A Vivisection of Visual Effects

Why have practical effects receded from the modern movie landscape, and what could bring them back?


photo by Jess Daninhirsch

As time goes on, practical effects have become more and more obsolete, rapidly being replaced by CGI.

Aris Pastor, Staff Writer

Animatronics. Cardboard models. Makeup. All of these are deeply emblematic of the history of practical effects in movies, especially in science fiction and fantasy. Throughout television and movie history, practical effects have been used to depict creatures, aliens, spaceships, and much more. 

Movies like the original Star Wars trilogy are particularly well known for their use of practical effects. At the time, A New Hope was being created at a time where computer generated imagery (CGI) barely existed, so George Lucas had to be creative in his work. Yoda was an animatronic puppet, and the exploding Death Star had to be built from cardboard and titanium. Scenes set in the desert were shot in the North African country of Tunisia.

Jurassic Park, which was created later on, when CGI was slightly more prevalent, allowed for more of a balance between practical effects and CGI. The movie was mostly created using dinosaur models with limited CGI. In fact, only four to five minutes of the fourteen to fifteen total minutes of dinosaur scenes were entirely created by computer. The balance of computer generated effects and practical effects allowed for the movie to preserve the weight and physicality of practical effects while allowing CGI to cover for the shortcomings of real life. The movie later won the Best Visual Effects award at the 1994 Oscars, further cementing the quality of the combination the movie presented.

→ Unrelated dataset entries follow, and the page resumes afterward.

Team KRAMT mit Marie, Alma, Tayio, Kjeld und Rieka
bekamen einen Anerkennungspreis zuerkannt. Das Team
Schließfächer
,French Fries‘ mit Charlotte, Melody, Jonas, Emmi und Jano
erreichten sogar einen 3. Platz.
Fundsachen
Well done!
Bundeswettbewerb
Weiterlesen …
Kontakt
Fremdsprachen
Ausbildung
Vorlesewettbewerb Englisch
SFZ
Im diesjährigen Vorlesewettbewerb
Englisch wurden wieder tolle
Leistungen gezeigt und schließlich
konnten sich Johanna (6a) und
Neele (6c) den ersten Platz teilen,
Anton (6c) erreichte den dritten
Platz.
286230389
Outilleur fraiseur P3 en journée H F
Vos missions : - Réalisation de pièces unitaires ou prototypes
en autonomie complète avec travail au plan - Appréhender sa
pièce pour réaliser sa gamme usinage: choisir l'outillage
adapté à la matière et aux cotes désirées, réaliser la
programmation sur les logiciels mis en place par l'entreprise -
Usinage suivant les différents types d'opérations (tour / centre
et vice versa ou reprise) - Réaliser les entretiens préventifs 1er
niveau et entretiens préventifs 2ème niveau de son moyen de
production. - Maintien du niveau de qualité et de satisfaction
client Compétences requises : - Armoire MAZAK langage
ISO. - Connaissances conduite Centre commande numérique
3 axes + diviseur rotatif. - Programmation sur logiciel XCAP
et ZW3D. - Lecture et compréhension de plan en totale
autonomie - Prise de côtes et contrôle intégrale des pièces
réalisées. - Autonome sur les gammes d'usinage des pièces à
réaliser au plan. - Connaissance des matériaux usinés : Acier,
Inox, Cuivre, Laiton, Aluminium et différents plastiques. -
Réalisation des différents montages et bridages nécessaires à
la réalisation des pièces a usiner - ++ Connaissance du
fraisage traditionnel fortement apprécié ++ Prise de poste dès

However, as CGI became more popular within movie-making circles, practical effects began to move further away from the norm. Star Wars, as a franchise that has lasted from the beginning of CGI to modern times, provides an excellent case study for the death of practical effects and the simultaneous rise of CGI. 

The visual effects in the prequel trilogy of Star Wars were mostly created digitally in post-production. Jar Jar Binks, played by Ahmed Best, was one of the first CGI creations of all time to hit the screen, a step that began to test the limits of motion capture technology. However, for many watchers, digital effects were not quite realistic enough to connect with the character. 

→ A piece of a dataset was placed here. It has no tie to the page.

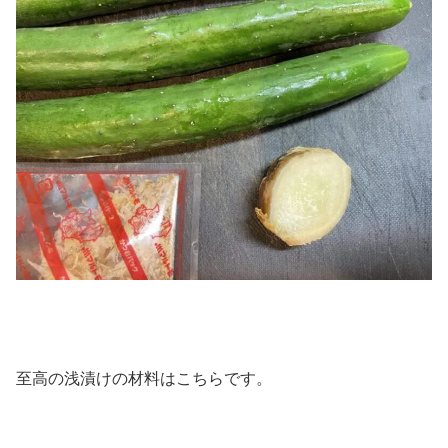
至高の浅漬けの材料はこちらです。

Similarly, the more recent Jurassic Park sequels drew criticism from some viewers for the amount of CGI used. Despite this, the artists that worked on the CGI dinosaurs worked very hard to research and frame the scenes in order to make their movements seem realistic. They researched movement in elephants, crocodiles, and giraffes extensively, and they ensured that the lighting allowed for realism. 

Marvel movies especially have been criticized for the amount of post-production CGI work done, from green screen environments to digitized armies to most of the characters’ superpowers. 

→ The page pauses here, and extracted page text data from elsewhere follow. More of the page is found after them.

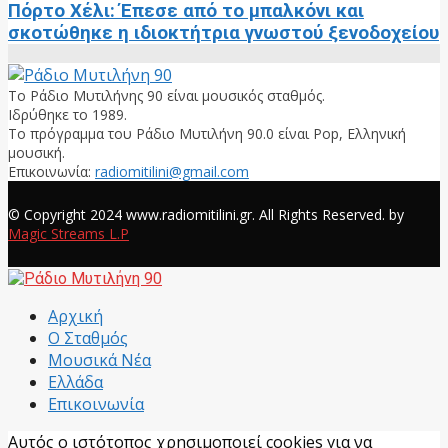
Πόρτο Χέλι: Έπεσε από το μπαλκόνι και
σκοτώθηκε η ιδιοκτήτρια γνωστού ξενοδοχείου
Το Ράδιο Μυτιλήνης 90 είναι μουσικός σταθμός.
Ιδρύθηκε το 1989.
Το πρόγραμμα του Ράδιο Μυτιλήνη 90.0 είναι Pop, Ελληνική
μουσική.
Επικοινωνία:
radiomitilini@gmail.com
Facebook
© Copyright 2024 www.radiomitilini.gr. All Rights Reserved. by
Magic Streams L.P
Facebook
Αρχική
Ο Σταθμός
Μουσικά Νέα
Ελλάδα
Επικοινωνία
Αυτός ο ιστότοπος χρησιμοποιεί cookies για να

This is not to say that CGI is worse than practical effects. Both are forms of art, and movies like Avatar and The Matrix prove how much artistry CGI can have. However, it does beg the question: if both forms of visual effects have the chance at being excellently used, why is CGI taking more and more room in the movie-making world than practical effects? 

The answer, of course, lies in the long history of unionization in Hollywood. For a long time, Hollywood unions have held out much longer than their counterparts in other industries. 

As University of Pennsylvania Carey Law School graduate Jacqueline G.H. Kim says in her 2018 paper on entertainment unionization,  “The old adage about the entertainment industry is that “Hollywood is a union town,” steeped in almost a century run by interwoven artistic labor from unions and guilds that have gained power, recognition, and respect.”

Labor unions within Hollywood have had several successful strikes, among them the Disney Animators Strike of 1941 and the 2007-2008 Writers’ Guild Strike, both of which gave more money for animators and writers respectively. However, while designers, makeup artists, and many other practical effects artists are in unions that allow them to remain well paid and credited for their work, CGI artists have had trouble forming unions. 

In addition, companies and directors are prone to hiring outside of Hollywood, especially in Canada (particularly British Columbia), the United Kingdom, and Australia, all of whose governments offer lucrative tax incentives that allow companies to take much of the workers’ money. 

2019’s Cats, which was riddled with mistakes in computer generated effects, is particularly emblematic of the effects of a lack of unionization. Many of the workers were underpaid and overworked, eventually leading to a bad product. 

However, many, including Kim, believe that it is only a matter of time before a union for CGI artists will be built. As she says, “[I]f anything, the past half century has proven that unions not only work to preserve their members’ rights when faced with the possibility of pay cuts and job losses to technology, but also serve to negotiate for creatives’ ability to take advantage of new media and reshape entertainment in innovative ways.” 

With such a union, perhaps production companies will bring back a mix of CGI and practical effects, creating a new era of visual entertainment.